Adding to the plane’s mystique and notoriety was its name. The plane was named by the pilot, Capt. Robert Morgan, in honor of his wartime sweetheart, Margaret Polk, a native of Memphis. According to Wikipedia, Morgan originally intended to call the aircraft, Little One, his pet name for her, but after he saw a movie in which the leading character owned a riverboat named the Memphis Belle, he proposed that name. He obtained a pinup drawing from Esquire Magazine to go with the name. The nose art eventually included 25 bomb shapes, one for each mission, and eight swastika designs, one for each German aircraft claimed shot down by the crew.

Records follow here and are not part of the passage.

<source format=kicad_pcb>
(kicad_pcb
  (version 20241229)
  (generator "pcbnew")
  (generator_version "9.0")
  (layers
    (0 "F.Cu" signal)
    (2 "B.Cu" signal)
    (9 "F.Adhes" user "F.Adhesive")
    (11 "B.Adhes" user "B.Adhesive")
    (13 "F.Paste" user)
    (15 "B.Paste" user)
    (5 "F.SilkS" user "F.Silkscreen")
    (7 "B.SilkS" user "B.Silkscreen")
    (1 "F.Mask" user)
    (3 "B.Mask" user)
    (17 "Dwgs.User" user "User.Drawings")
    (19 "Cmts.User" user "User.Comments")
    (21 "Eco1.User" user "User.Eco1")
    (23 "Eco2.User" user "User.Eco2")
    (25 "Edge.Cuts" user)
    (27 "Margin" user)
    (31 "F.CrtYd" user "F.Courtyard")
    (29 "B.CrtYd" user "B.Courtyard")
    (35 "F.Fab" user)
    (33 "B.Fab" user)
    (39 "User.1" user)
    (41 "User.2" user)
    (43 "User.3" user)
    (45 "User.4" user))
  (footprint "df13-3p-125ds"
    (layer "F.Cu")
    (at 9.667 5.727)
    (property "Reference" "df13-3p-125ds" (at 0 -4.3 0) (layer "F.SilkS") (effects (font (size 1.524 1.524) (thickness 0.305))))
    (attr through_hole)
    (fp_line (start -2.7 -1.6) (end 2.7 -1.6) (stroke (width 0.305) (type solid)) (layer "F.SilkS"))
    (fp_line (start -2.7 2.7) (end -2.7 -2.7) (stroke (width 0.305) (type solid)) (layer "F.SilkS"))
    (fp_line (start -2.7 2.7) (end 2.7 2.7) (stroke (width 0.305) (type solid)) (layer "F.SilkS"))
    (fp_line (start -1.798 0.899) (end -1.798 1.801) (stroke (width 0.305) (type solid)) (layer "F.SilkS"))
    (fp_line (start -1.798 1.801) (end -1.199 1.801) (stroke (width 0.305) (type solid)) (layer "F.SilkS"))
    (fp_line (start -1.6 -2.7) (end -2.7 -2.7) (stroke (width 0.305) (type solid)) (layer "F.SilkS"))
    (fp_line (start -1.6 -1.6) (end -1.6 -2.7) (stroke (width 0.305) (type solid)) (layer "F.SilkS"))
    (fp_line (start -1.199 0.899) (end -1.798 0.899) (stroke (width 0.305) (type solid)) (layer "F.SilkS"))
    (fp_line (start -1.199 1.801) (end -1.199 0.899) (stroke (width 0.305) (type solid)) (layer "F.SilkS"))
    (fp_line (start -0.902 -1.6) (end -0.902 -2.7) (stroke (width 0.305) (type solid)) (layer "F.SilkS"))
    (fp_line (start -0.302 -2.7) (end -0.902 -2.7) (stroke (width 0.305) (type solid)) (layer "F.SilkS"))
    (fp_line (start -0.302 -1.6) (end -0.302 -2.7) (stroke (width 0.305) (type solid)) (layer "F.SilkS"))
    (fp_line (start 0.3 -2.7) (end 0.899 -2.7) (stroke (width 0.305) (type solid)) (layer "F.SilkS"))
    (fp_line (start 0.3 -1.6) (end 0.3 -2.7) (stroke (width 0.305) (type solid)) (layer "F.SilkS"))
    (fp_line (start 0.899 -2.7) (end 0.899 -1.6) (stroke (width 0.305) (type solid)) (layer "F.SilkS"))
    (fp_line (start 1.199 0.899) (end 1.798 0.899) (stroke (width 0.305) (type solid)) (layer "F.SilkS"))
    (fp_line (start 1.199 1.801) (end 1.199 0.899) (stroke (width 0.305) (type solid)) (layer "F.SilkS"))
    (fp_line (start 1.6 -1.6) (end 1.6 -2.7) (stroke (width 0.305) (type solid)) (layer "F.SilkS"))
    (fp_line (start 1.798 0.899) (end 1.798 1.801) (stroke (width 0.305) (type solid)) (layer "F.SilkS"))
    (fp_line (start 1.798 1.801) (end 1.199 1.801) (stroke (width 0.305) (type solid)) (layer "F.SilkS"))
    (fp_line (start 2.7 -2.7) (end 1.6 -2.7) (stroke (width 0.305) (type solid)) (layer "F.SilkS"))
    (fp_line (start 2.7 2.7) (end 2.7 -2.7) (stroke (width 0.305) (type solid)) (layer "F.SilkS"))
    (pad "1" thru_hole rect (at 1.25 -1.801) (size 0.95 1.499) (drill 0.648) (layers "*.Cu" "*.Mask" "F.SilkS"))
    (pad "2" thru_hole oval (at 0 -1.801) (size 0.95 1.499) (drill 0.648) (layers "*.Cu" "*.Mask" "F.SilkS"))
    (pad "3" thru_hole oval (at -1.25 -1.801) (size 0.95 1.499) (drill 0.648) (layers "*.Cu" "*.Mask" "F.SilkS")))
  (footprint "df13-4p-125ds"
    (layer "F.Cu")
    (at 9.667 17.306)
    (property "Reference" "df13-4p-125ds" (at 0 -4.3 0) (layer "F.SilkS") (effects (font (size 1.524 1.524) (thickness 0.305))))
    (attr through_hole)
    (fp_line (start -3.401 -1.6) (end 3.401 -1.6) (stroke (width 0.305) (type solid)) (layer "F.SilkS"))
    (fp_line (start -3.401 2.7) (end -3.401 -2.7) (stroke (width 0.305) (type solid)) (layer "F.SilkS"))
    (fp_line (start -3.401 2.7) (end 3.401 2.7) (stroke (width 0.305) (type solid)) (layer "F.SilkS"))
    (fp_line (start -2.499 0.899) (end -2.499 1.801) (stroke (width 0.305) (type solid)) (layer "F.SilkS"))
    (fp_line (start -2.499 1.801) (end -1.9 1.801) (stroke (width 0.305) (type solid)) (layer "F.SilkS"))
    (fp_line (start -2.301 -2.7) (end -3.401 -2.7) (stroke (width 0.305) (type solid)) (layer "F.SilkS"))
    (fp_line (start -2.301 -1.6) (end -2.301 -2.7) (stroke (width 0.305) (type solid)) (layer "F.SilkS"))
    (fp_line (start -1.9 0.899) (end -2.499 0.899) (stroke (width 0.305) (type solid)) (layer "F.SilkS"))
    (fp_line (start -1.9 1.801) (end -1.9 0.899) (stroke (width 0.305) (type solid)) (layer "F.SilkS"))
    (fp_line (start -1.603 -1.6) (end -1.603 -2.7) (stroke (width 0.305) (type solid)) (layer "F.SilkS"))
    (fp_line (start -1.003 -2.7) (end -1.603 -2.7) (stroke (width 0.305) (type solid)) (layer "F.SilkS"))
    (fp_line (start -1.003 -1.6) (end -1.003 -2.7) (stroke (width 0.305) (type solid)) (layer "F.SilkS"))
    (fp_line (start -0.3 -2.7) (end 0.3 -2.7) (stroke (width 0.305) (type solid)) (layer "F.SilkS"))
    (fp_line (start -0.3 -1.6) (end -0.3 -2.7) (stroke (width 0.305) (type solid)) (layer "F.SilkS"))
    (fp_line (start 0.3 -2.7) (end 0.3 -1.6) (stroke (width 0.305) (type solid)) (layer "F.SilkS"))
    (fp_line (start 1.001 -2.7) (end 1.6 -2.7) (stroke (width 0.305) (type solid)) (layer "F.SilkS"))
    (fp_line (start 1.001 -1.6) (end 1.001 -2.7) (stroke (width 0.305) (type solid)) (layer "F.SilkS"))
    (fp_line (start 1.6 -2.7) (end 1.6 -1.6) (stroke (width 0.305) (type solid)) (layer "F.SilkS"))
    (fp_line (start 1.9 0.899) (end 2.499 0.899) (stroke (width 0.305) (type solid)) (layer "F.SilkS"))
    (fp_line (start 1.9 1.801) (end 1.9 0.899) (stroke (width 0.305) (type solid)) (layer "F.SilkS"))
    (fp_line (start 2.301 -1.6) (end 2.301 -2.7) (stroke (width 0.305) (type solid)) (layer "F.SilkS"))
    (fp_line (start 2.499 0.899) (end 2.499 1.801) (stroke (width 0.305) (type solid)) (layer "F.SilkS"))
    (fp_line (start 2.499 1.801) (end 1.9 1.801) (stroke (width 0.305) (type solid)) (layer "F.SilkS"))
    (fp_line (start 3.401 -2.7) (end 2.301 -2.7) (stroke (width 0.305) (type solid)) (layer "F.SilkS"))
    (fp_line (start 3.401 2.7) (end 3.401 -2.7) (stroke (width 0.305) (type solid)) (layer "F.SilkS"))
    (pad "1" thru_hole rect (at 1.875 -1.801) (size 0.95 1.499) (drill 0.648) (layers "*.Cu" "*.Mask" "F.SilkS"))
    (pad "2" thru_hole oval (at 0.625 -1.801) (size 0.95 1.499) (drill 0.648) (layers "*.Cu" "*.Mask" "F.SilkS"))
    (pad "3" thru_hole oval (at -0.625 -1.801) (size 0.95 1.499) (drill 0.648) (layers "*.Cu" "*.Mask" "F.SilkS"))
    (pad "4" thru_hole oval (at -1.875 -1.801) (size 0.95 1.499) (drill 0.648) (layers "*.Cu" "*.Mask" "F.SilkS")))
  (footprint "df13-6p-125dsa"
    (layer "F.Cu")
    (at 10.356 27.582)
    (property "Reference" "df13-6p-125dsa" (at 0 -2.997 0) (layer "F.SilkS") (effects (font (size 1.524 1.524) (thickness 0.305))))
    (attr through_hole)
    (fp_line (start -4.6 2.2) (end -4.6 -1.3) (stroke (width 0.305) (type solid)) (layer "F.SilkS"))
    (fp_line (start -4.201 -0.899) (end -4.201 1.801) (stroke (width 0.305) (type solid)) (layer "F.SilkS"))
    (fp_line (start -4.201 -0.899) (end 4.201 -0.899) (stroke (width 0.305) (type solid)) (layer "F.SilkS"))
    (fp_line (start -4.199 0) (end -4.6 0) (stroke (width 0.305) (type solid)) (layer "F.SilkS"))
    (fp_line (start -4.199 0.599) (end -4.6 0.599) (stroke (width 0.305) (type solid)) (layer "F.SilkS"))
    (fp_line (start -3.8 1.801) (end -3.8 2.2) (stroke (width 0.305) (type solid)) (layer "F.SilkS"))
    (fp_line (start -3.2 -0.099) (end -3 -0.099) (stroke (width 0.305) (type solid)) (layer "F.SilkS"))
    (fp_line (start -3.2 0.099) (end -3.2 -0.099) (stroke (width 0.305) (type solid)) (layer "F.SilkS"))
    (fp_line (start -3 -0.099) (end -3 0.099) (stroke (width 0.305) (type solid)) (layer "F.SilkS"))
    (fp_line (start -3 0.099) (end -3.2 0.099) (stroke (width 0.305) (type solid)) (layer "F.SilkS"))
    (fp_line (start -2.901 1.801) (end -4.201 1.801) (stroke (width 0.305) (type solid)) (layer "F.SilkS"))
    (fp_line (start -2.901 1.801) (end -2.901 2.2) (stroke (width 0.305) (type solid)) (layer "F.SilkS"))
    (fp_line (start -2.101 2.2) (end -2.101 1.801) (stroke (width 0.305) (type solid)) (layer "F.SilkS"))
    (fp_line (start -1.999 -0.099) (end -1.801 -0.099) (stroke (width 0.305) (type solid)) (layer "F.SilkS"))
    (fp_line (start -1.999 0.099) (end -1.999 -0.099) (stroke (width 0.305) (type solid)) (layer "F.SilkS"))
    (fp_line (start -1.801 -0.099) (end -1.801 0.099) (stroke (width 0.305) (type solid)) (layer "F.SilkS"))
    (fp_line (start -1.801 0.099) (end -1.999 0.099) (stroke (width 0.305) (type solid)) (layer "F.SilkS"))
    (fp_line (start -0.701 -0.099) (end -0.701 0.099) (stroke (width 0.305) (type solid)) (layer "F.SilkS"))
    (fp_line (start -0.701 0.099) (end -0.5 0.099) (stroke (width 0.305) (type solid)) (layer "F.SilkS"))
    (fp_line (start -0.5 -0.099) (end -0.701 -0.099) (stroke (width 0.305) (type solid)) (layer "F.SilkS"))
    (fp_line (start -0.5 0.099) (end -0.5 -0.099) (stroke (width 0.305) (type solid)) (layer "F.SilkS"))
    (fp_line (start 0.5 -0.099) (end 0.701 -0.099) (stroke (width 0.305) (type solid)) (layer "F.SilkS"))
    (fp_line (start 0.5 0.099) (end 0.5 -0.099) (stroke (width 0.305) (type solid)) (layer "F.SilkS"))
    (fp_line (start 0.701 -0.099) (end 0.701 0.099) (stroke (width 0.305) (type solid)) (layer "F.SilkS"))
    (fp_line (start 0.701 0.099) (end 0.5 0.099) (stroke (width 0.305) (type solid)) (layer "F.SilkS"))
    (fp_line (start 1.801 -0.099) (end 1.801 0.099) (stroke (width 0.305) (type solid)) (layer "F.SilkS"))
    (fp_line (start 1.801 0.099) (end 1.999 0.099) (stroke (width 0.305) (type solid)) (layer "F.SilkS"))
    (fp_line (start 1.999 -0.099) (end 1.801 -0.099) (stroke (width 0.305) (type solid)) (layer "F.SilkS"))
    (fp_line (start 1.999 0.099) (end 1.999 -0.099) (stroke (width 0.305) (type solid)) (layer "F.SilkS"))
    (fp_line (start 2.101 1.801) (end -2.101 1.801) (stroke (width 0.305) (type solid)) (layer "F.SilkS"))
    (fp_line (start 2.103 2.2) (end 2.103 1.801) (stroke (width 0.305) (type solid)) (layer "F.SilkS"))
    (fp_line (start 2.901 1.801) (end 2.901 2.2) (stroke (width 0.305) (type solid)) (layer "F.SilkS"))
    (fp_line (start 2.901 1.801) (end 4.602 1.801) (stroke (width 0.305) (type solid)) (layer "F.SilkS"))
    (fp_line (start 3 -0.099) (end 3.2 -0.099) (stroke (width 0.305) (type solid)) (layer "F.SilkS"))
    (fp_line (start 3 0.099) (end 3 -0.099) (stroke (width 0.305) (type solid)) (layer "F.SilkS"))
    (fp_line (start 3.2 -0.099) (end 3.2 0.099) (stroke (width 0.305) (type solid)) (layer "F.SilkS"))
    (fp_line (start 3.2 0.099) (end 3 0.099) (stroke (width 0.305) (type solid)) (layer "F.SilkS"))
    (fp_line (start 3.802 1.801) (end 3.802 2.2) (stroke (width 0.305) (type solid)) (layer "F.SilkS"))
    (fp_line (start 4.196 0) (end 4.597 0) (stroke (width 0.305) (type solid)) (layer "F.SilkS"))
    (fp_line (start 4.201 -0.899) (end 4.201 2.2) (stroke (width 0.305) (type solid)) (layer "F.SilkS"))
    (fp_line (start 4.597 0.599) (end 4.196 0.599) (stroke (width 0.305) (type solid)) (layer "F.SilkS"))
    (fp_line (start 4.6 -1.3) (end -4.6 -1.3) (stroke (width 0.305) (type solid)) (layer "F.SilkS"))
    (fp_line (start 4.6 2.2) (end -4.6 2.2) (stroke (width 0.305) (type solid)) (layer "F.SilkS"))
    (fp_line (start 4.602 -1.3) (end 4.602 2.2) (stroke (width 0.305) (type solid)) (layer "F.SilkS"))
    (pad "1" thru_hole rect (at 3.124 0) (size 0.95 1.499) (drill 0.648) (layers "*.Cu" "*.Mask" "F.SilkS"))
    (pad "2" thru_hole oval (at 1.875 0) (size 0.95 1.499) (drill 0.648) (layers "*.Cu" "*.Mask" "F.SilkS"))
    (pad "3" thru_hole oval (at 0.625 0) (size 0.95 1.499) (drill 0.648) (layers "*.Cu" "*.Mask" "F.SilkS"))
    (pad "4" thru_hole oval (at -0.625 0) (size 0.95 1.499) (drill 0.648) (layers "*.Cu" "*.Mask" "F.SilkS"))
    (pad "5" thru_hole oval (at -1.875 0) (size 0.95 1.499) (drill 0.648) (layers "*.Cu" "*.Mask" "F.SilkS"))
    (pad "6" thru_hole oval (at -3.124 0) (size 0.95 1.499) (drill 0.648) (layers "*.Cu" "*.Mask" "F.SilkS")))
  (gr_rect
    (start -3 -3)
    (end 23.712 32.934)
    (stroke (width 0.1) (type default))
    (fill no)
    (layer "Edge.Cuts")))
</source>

“The plane is being completely restored at the National Museum of the Air Force at Dayton, Ohio,” Jacque said. “We took a lot of memorabilia there, and they took some of it. The rest I decided to bring to Cindy, however, at Sweet Repeats. She has picked up on this, and checked things out, and she really has showed a lot of interest in the plane and its history.

“Cindy has found someone who’s interested in acquiring some of it, and she’ll find some good place for the rest, I’m sure,” Jacque said.

The memorabilia includes clothing worn by her father on missions, copies of his diary, and many pictures taken of the plane and crew during and after the war.

Jacque also said the National Museum is developing a separate area for display of the Memphis Belle.

“That entire process is expected to be completed by next spring,” she said.

According to Wikipedia, however, the Memphis Belle almost was lost to postwar neglect and vandalism. Not long after the war, the plane was bought to Memphis and put on display in a public park. The City of Memphis bought the plane for $350 in 1946. But the plane sat outdoors at various locations in and around Memphis, slowly deteriorating from weather and vandalism. In September 2004, the National Museum took control of the aircraft and started a fund-raising campaign to restore it.

“Even though he kept his diary, my father rarely talked to me or my mom about the war,” Jacque said of her father. “He was always trying to help me out of problems and issues, and to make me feel better. We traveled a lot and my dad liked to attend military shows and events.”

Winchell was a staff sergeant when he was on the Belle, and by the end of the war he became a second lieutenant and finished out the war as an armament officer in the training command. After the war, he earned an engineering degree on the GI Bill at Northwestern University, and worked many years as an industrial salesman. Before retiring he worked as a travel and insurance agent. He died in 1994 at the age of 78.”

In a 1992 press interview, he said, “I never dreamed that we would be so honored. I was no damn hero. I was just a lucky son-of-a-gun.”

Today, the Memphis Belle has come home to the National Air Force Museum in Dayton, Ohio. But its memories and artifacts have found a home in Sun City and Huntley.